> **Prompt**
Turn every line of the material below into a numbered list, leaving out any blank lines.
(Data to examine)
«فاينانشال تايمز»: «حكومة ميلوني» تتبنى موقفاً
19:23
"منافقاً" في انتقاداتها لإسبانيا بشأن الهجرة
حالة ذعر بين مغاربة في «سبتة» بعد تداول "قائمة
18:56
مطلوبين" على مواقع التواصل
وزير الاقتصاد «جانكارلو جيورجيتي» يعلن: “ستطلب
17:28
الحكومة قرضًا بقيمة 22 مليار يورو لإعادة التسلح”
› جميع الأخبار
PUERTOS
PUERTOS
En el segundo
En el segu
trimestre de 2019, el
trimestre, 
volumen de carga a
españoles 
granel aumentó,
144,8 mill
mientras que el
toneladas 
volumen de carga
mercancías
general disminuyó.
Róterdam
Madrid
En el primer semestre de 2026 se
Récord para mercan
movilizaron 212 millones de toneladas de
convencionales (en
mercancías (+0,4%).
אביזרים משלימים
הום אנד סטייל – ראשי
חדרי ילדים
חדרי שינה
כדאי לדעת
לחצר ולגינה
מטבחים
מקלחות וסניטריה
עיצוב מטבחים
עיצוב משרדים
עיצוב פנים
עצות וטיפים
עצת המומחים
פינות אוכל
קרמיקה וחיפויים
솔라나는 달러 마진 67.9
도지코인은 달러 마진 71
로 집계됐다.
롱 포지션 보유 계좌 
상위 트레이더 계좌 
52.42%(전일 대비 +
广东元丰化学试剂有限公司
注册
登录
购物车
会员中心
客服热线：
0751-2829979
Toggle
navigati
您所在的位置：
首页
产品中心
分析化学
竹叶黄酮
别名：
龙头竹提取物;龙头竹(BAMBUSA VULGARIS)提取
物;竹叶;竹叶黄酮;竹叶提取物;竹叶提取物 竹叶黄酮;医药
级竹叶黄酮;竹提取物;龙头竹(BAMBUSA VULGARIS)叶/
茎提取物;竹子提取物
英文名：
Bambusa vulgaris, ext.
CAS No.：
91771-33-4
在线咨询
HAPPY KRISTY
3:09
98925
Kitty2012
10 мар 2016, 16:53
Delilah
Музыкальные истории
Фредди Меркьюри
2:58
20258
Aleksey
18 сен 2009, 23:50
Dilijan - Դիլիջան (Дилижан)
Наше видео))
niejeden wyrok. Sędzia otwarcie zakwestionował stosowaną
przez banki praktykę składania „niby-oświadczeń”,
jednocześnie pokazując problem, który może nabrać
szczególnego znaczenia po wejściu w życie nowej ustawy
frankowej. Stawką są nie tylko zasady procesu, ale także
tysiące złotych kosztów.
(End Data to examine)
> **Solution for this problem**
1. «فاينانشال تايمز»: «حكومة ميلوني» تتبنى موقفاً
2. 19:23
3. "منافقاً" في انتقاداتها لإسبانيا بشأن الهجرة
4. حالة ذعر بين مغاربة في «سبتة» بعد تداول "قائمة
5. 18:56
6. مطلوبين" على مواقع التواصل
7. وزير الاقتصاد «جانكارلو جيورجيتي» يعلن: “ستطلب
8. 17:28
9. الحكومة قرضًا بقيمة 22 مليار يورو لإعادة التسلح”
10. › جميع الأخبار
11. PUERTOS
12. PUERTOS
13. En el segundo
14. En el segu
15. trimestre de 2019, el
16. trimestre, 
17. volumen de carga a
18. españoles 
19. granel aumentó,
20. 144,8 mill
21. mientras que el
22. toneladas 
23. volumen de carga
24. mercancías
25. general disminuyó.
26. Róterdam
27. Madrid
28. En el primer semestre de 2026 se
29. Récord para mercan
30. movilizaron 212 millones de toneladas de
31. convencionales (en
32. mercancías (+0,4%).
33. אביזרים משלימים
34. הום אנד סטייל – ראשי
35. חדרי ילדים
36. חדרי שינה
37. כדאי לדעת
38. לחצר ולגינה
39. מטבחים
40. מקלחות וסניטריה
41. עיצוב מטבחים
42. עיצוב משרדים
43. עיצוב פנים
44. עצות וטיפים
45. עצת המומחים
46. פינות אוכל
47. קרמיקה וחיפויים
48. 솔라나는 달러 마진 67.9
49. 도지코인은 달러 마진 71
50. 로 집계됐다.
51. 롱 포지션 보유 계좌 
52. 상위 트레이더 계좌 
53. 52.42%(전일 대비 +
54. 广东元丰化学试剂有限公司
55. 注册
56. 登录
57. 购物车
58. 会员中心
59. 客服热线：
60. 0751-2829979
61. Toggle
62. navigati
63. 您所在的位置：
64. 首页
65. 产品中心
66. 分析化学
67. 竹叶黄酮
68. 别名：
69. 龙头竹提取物;龙头竹(BAMBUSA VULGARIS)提取
70. 物;竹叶;竹叶黄酮;竹叶提取物;竹叶提取物 竹叶黄酮;医药
71. 级竹叶黄酮;竹提取物;龙头竹(BAMBUSA VULGARIS)叶/
72. 茎提取物;竹子提取物
73. 英文名：
74. Bambusa vulgaris, ext.
75. CAS No.：
76. 91771-33-4
77. 在线咨询
78. HAPPY KRISTY
79. 3:09
80. 98925
81. Kitty2012
82. 10 мар 2016, 16:53
83. Delilah
84. Музыкальные истории
85. Фредди Меркьюри
86. 2:58
87. 20258
88. Aleksey
89. 18 сен 2009, 23:50
90. Dilijan - Դիլիջան (Дилижан)
91. Наше видео))
92. niejeden wyrok. Sędzia otwarcie zakwestionował stosowaną
93. przez banki praktykę składania „niby-oświadczeń”,
94. jednocześnie pokazując problem, który może nabrać
95. szczególnego znaczenia po wejściu w życie nowej ustawy
96. frankowej. Stawką są nie tylko zasady procesu, ale także
97. tysiące złotych kosztów.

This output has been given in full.